■ Action item ■
All records are to be restated word for word, with pictures excluded.

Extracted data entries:
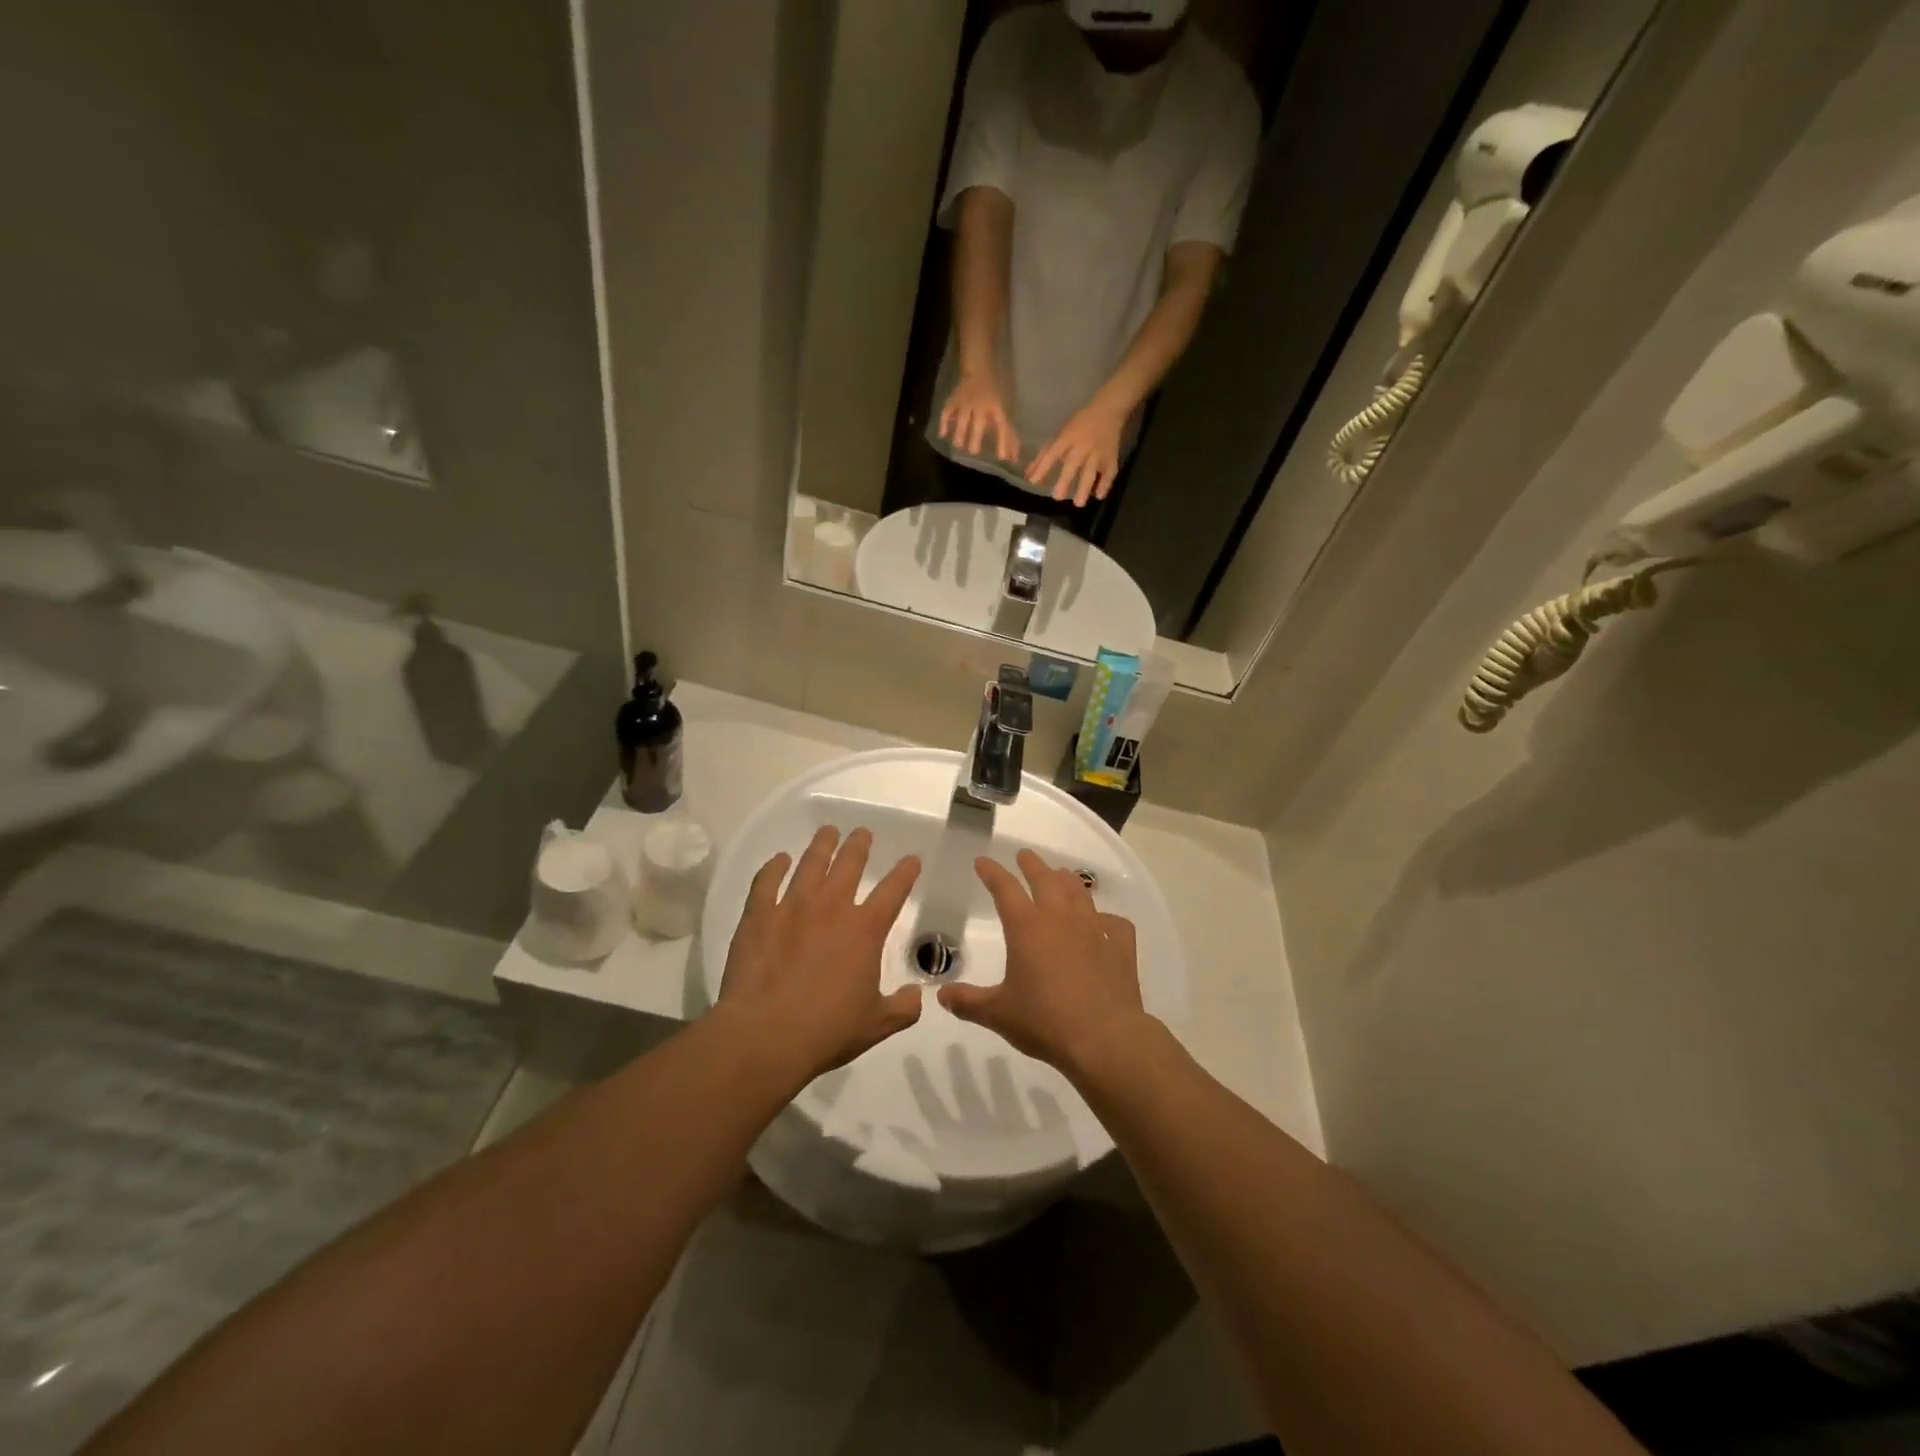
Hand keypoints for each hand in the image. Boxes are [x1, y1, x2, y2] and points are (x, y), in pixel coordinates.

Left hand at [718, 826, 922, 1082]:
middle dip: (859, 845)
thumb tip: (918, 996)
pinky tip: (780, 860)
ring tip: (828, 832)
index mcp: (865, 929)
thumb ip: (903, 1008)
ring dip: (822, 845)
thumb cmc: (827, 1030)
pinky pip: (766, 881)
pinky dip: (774, 867)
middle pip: (850, 863)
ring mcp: (792, 906)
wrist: (765, 1035)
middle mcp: (832, 907)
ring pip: (811, 863)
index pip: (893, 890)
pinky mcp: (759, 915)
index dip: (905, 872)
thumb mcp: (877, 1024)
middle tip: (862, 833)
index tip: (911, 859)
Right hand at [938, 371, 1020, 462]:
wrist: (978, 369)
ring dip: (960, 432)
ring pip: (962, 418)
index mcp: (995, 408)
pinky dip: (944, 423)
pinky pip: (947, 412)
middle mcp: (980, 406)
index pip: (1001, 426)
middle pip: (978, 423)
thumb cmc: (994, 394)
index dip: (1002, 442)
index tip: (1002, 458)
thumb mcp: (1003, 411)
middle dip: (975, 437)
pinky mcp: (954, 400)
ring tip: (959, 446)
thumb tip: (1014, 458)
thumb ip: (1008, 435)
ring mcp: (965, 402)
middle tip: (973, 453)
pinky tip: (942, 435)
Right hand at [938, 850, 1149, 1074]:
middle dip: (1032, 865)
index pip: (1004, 889)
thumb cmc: (1045, 1021)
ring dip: (1067, 880)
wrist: (1104, 1038)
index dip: (992, 872)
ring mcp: (1094, 930)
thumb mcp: (998, 1014)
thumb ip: (968, 1002)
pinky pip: (1115, 923)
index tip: (983, 861)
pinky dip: (1107, 918)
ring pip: (1079, 893)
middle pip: (1045, 879)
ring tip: (1061, 875)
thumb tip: (941, 996)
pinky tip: (1104, 922)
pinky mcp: (1120, 947)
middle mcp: (1060, 919)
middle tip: (1024, 855)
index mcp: (1027, 927)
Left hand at [1026, 400, 1125, 506]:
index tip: (1033, 483)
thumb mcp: (1061, 435)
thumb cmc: (1079, 425)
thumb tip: (1028, 475)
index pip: (1053, 453)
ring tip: (1078, 503)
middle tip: (1057, 497)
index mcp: (1067, 438)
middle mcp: (1082, 445)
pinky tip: (1099, 496)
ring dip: (1085, 487)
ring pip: (1091, 470)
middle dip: (1065, 480)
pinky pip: (1110, 472)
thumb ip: (1045, 455)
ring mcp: (1098, 452)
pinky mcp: (1112, 457)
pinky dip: (1105, 484)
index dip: (1043, 467)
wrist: (1108, 411)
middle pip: (1073, 463)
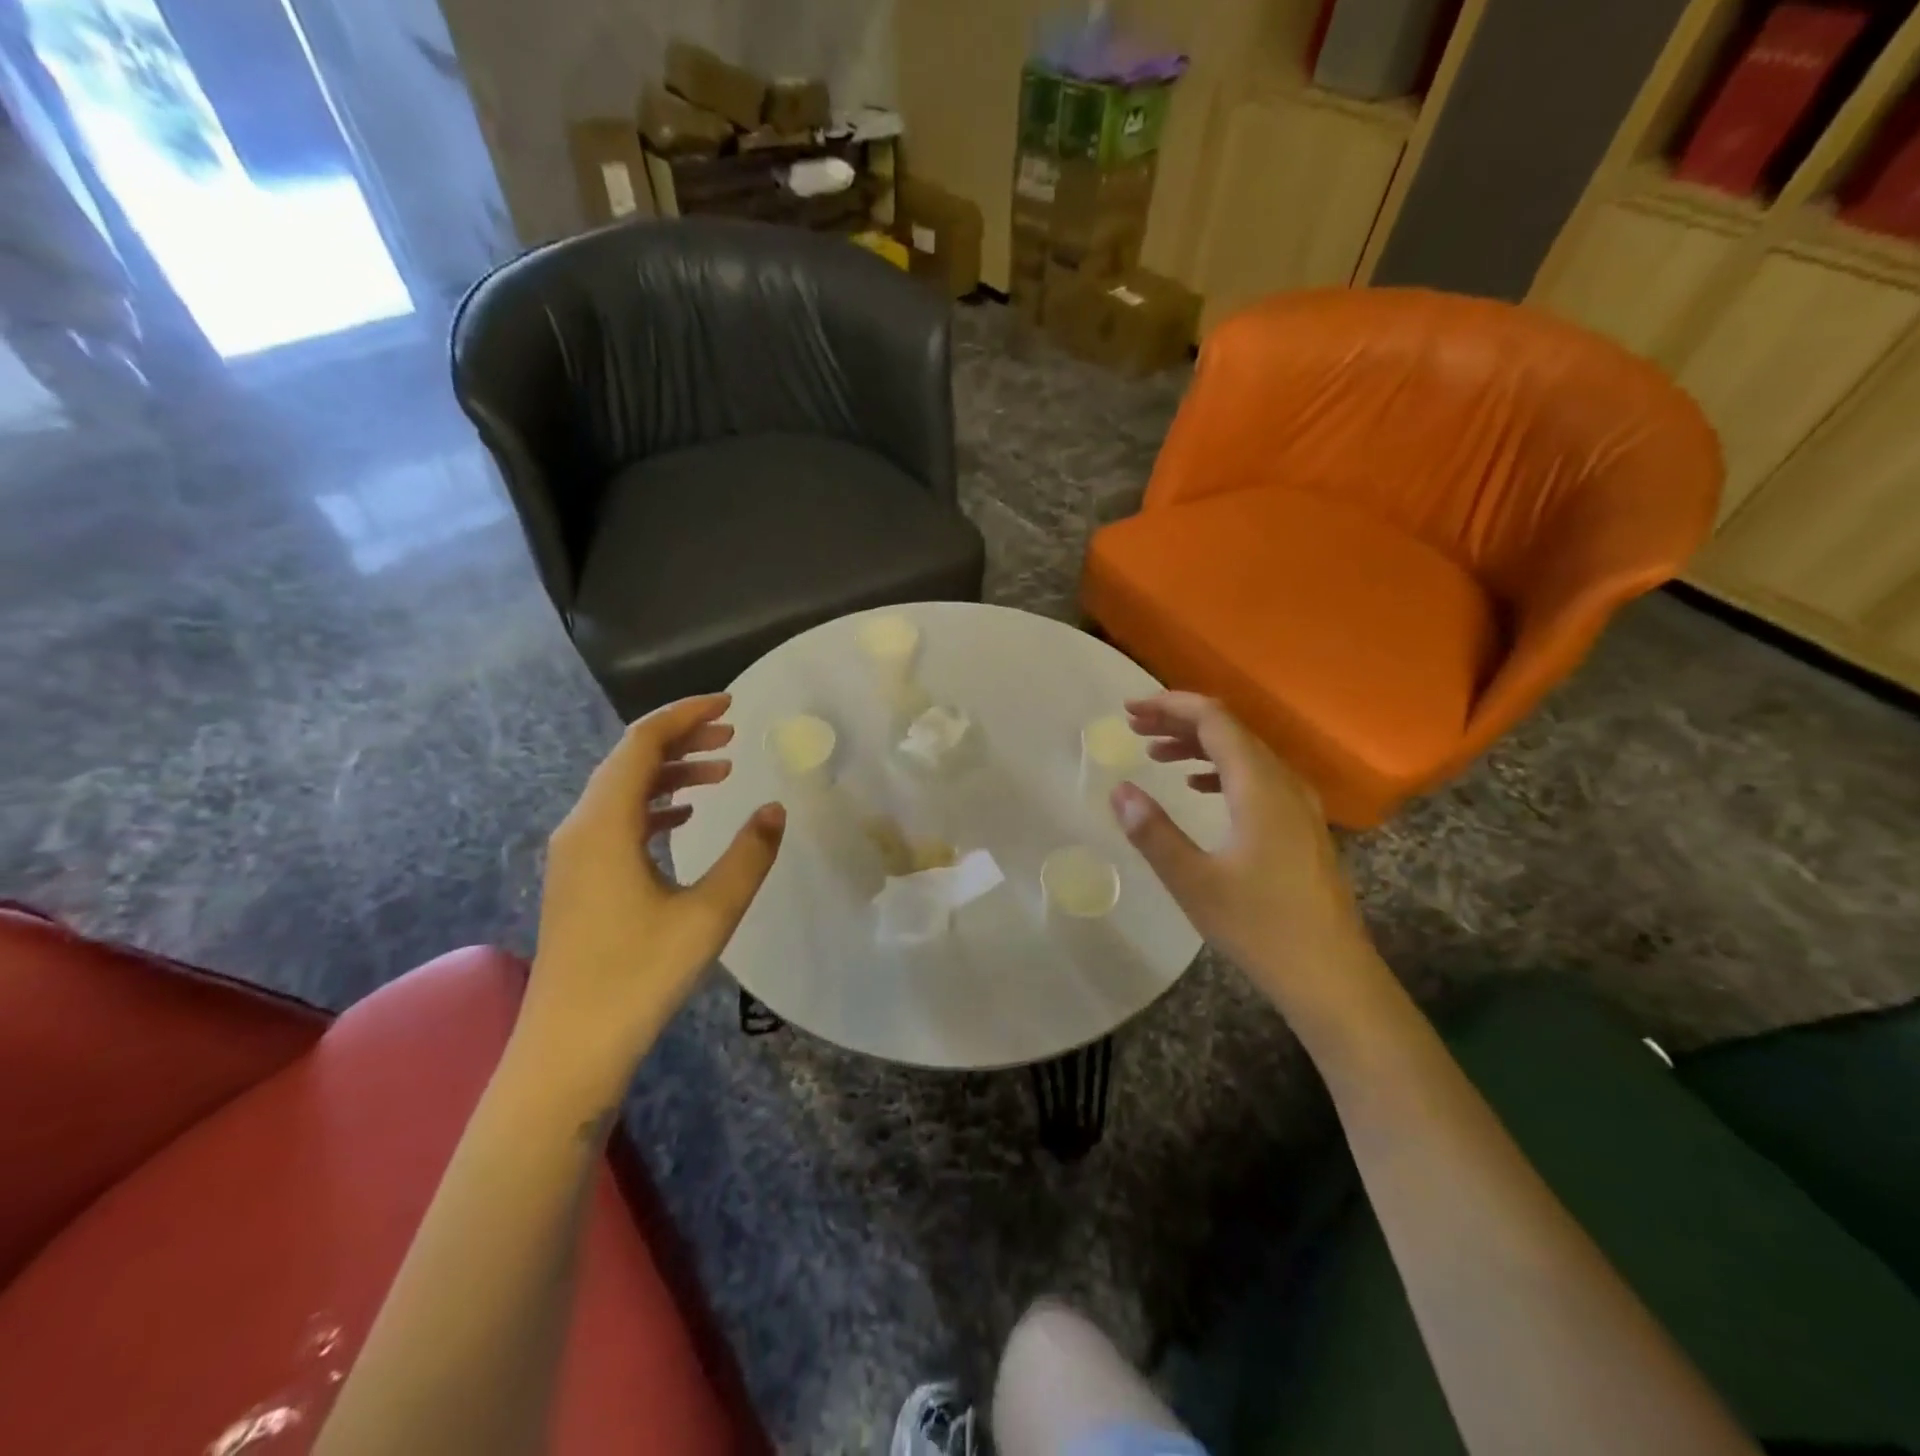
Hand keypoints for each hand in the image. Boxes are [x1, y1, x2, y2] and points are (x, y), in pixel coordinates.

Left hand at [519, 694, 784, 1093]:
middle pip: (629, 760)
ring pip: (622, 790)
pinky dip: (654, 805)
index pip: (642, 743)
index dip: (685, 714)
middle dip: (681, 738)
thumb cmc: (639, 975)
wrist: (569, 1048)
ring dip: (670, 772)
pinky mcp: (579, 880)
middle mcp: (580, 828)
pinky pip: (617, 820)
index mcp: (605, 824)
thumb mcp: (709, 913)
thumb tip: (774, 809)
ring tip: (720, 771)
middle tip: (732, 734)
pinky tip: (684, 818)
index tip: (730, 704)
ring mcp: (574, 855)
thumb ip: (748, 855)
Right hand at [1111, 692, 1372, 1008]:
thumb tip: (1119, 790)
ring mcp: (1298, 804)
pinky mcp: (1301, 826)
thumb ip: (1154, 832)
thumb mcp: (1194, 881)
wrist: (1331, 975)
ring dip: (1199, 745)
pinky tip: (1198, 787)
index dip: (1170, 706)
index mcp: (1259, 786)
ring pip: (1245, 753)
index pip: (1214, 720)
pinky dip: (1221, 770)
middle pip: (1231, 730)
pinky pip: (1257, 778)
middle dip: (1179, 721)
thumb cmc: (1259, 927)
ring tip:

■ Answer section ■
Hand keypoints for each hand in the image. Boxes are [x1, y1, x2, y2] and points are (x, y), in pixel coordinates.

Left hand at [718, 826, 922, 1082]:
middle dip: (859, 845)
thumb tip: (918, 996)
pinky tip: (780, 860)
ring tip: (828, 832)
index mcp: (865, 929)
thumb ip: (903, 1008)
ring dip: (822, 845)
thumb cmc: (827, 1030)
pinky pip: (766, 881)
pinky dip: (774, 867)
middle pip: (850, 863)
ring mcp: (792, 906)
wrist: (765, 1035)
middle mcp: (832, 907)
ring pip: (811, 863)
index pip: (893, 890)
pinky mcp: (759, 915)
index dip: (905, 872)
thumb mcp: (877, 1024)
middle tip: (862, 833)
index tip: (911, 859)
Right hand at [938, 371, 1020, 462]:
wrist: (978, 369)
ring dip: (960, 432)
ring pip: (962, 418)
index mcp: (995, 408)
pinky dip: (944, 423)
pinky pip: (947, 412)
middle mcp: (980, 406)
index pip: (1001, 426)
middle pip: (978, 423)
thumb cmc: (994, 394)
index dip: (1002, 442)
index tip: (1002, 458)
thumb mcp: (1003, 411)
middle dip: (975, 437)
pinky mcp: (954, 400)
ring tip: (959, 446)
thumb tip: (1014, 458)
thumb ip: (1008, 435)
ring mcp: (965, 402)
middle tip: (973, 453)
pinky tip: (942, 435)
Right hand at [938, 850, 1149, 1074]:
middle dip: (1032, 865)
index pip: (1004, 889)
thumb cmc: (1045, 1021)
ring dip: (1067, 880)
wrist: (1104, 1038)
index dip: (992, 872)
ring mcp: (1094, 930)
thumb mcp: (998, 1014)
thumb ip: (968, 1002)
pinky pip: (1115, 923)
index tip: (983, 861)
pinky dip: (1107, 918)
ring pip: (1079, 893)
middle pip: (1045, 879)
ring tip: (1061, 875)
thumb tip: (941, 996)
pinky tip: (1104, 922)
pinky mcp: (1120, 947)
middle mcp: (1060, 919)
middle tip: (1024, 855)
index mcp: (1027, 927)
Left hand at [1026, 400, 1125, 506]:
index tip: (1033, 483)
thumb mcp: (1061, 435)
thumb cmc: (1079, 425)
thumb tip: (1028, 475)
index pip: (1053, 453)
ring tip: (1078, 503)
middle tip: (1057, 497)
index mcp: (1067, 438)
middle mcp: (1082, 445)
pinky tip: (1099, 496)
ring dip: (1085, 487)
ring pip: (1091, 470)
middle dip: (1065, 480)
pinky pip: (1110, 472)
thumb ip: (1045, 455)
ring mcp: (1098, 452)
pinky mcp: (1112, 457)
pinky dip: (1105, 484)
index dip: (1043, 467)
wrist: (1108, 411)
middle pip: (1073, 463)
Hand keypoints for each hand in the image. Boxes are [x1, y1, x2, y2] and points are (x, y), in pixel coordinates.

Left hand at [519, 694, 784, 1093]:
middle pip: (629, 760)
ring pip: (622, 790)
pinky dip: (654, 805)
index pip: (642, 743)
index dip: (685, 714)
middle dip: (681, 738)
thumb cmc: (639, 975)
wrist: (569, 1048)
ring dip: (670, 772)
pinky mcp: (579, 880)
middle mcp: (580, 828)
pinky pip: (617, 820)
index mcp: (605, 824)
thumb mcp: (709, 913)
thumb tip: (774, 809)
ring tip: (720, 771)
middle tip: (732, 734)
pinky tip: (684, 818)
index tip: (730, 704)
ring mcp: (574, 855)
thumb ip: (748, 855)
Right hand at [1111, 692, 1372, 1008]:
thumb tip: (1119, 790)
ring mcp: (1298, 804)
pinky mcp: (1301, 826)
thumb ip: (1154, 832)
thumb mcp: (1194, 881)
wrist: (1331, 975)
ring dip: (1199, 745)
pinky tip: (1198, 787)
index dip: (1170, 706)
index mcp: (1259, 786)
ring pip: (1245, 753)
index pip: (1214, 720)
pinky dip: (1221, 770)
middle pip: (1231, 730)
pinky pip: (1257, 778)
middle dip: (1179, 721)
thumb cmc: (1259, 927)
ring tip:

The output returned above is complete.